Al respecto, los ahora terceros interesados como lo son el Banco de Crédito de Bolivia S.A. y la adjudicataria del bien inmueble en cuestión Rhina Virginia Ríos Ruiz, a su turno atacaron la falta de cumplimiento del señalado principio, sosteniendo que en el caso debía haberse interpuesto recurso de apelación contra el rechazo al recurso de reposición y/o que además el mecanismo idóneo para oponerse al mandamiento de desapoderamiento en su momento era la oposición a dicha orden judicial por la vía incidental con la culminación en todas sus instancias.

Al respecto, debe mencionarse que, conforme se tiene del propio planteamiento realizado por el accionante, la pretensión del mismo se circunscribe únicamente a que la justicia constitucional otorgue la tutela provisional en resguardo de su derecho a la vivienda que por su carácter de “fundamental-fundamental” se encuentra vinculado a la concreción de otros derechos igualmente fundamentales, a partir de lo cual y siendo que se estableció que la única manera de conciliar los principios de subsidiariedad, protección inmediata y eficaz de los derechos es precisamente otorgando solo una tutela provisional como lo solicita el accionante, debe tenerse en cuenta que en ese marco, el análisis a realizarse en la presente acción tutelar, acorde al planteamiento efectuado, únicamente convergerá a verificar si el accionante en efecto cumplió o no con los presupuestos establecidos para dar lugar a su pretensión, respondiendo de este modo también a la postulación de la tercera interesada y adjudicataria del bien inmueble en litigio, que en audiencia de consideración de esta acción tutelar cuestionó que la mencionada línea jurisprudencial no es aplicable al caso del accionante, al no contar con ningún derecho propietario sobre el bien inmueble.

Asimismo, y antes de ingresar al análisis referido, cabe mencionar en cuanto a la observación de la tercera interesada respecto a que el accionante habría incurrido en un acto consentido al no impugnar la determinación de improcedencia de la anterior acción de amparo constitucional interpuesta de su parte (fs. 530 a 532), que si bien en efecto el impetrante de tutela no presentó la correspondiente impugnación contra la determinación entonces asumida por la Sala Constitucional Segunda del Tribunal Departamental de Justicia de Cochabamba, ello de manera alguna impide que el peticionante de tutela vuelva a presentar una nueva acción constitucional, precisamente porque la primera no ingresó a análisis alguno sobre el fondo del asunto, no correspondiendo considerar a dicha falta de impugnación como la concreción de actos consentidos; puesto que, tal razonamiento implicaría a su vez el desconocimiento del derecho a la defensa y acceso a la justicia del accionante que precisamente en procura de la protección de sus derechos activó este mecanismo de tutela al considerarlo pertinente.

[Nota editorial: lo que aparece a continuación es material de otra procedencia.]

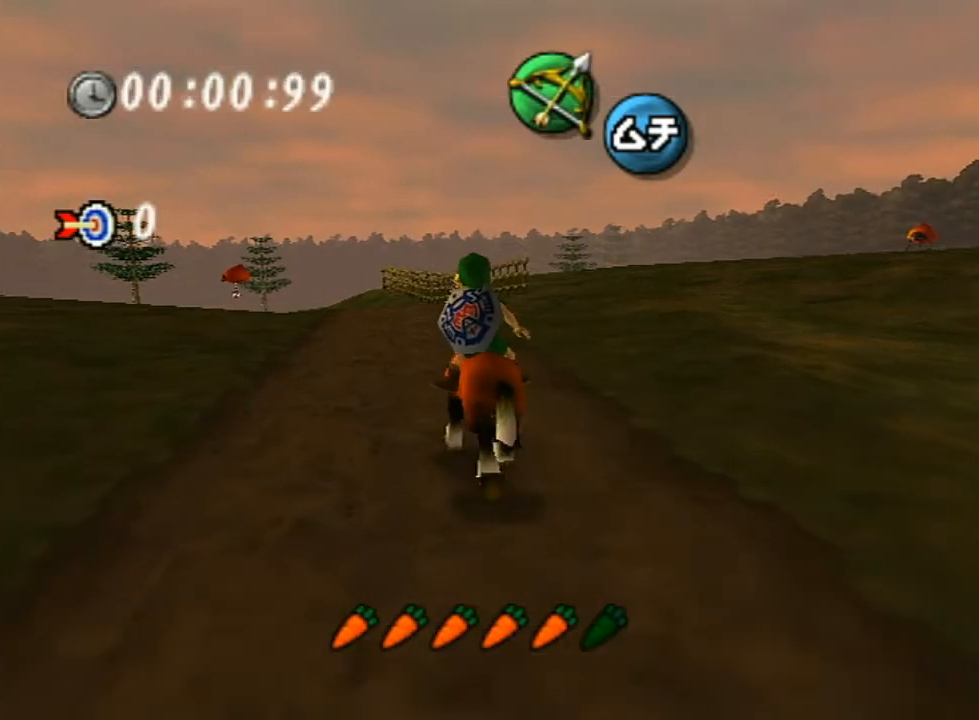
{"buttons": [], "left_stick": "up", "right_stick": "center", "events": [[500, "left_stick", "up"]]}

Ingresando al análisis del caso conforme fue referido, cabe señalar que de acuerdo a lo establecido en la línea jurisprudencial a la que se hizo referencia en el Fundamento Jurídico III.1 de este fallo constitucional, no obstante de que el derecho a la vivienda se constituye en un presupuesto básico para la concreción de otros derechos fundamentales como la vida o la dignidad humana, correspondiendo por ello activar su tutela a fin de evitar cualquier afectación que pueda dar lugar a la vulneración de los otros derechos, la jurisprudencia también estableció ciertos límites a fin de dar lugar a la tutela provisional, concretándose estos en dos presupuestos que el impetrante de tutela debe acreditar; uno referido a que el bien inmueble objeto de desapoderamiento sea en efecto el lugar donde el accionante tenga constituida su vivienda, ello demostrado mediante prueba idónea que cree en la justicia constitucional una duda razonable al respecto; y, la existencia de algún medio de impugnación que se encuentre pendiente de resolución y que dilucide la legalidad y pertenencia o no del desapoderamiento.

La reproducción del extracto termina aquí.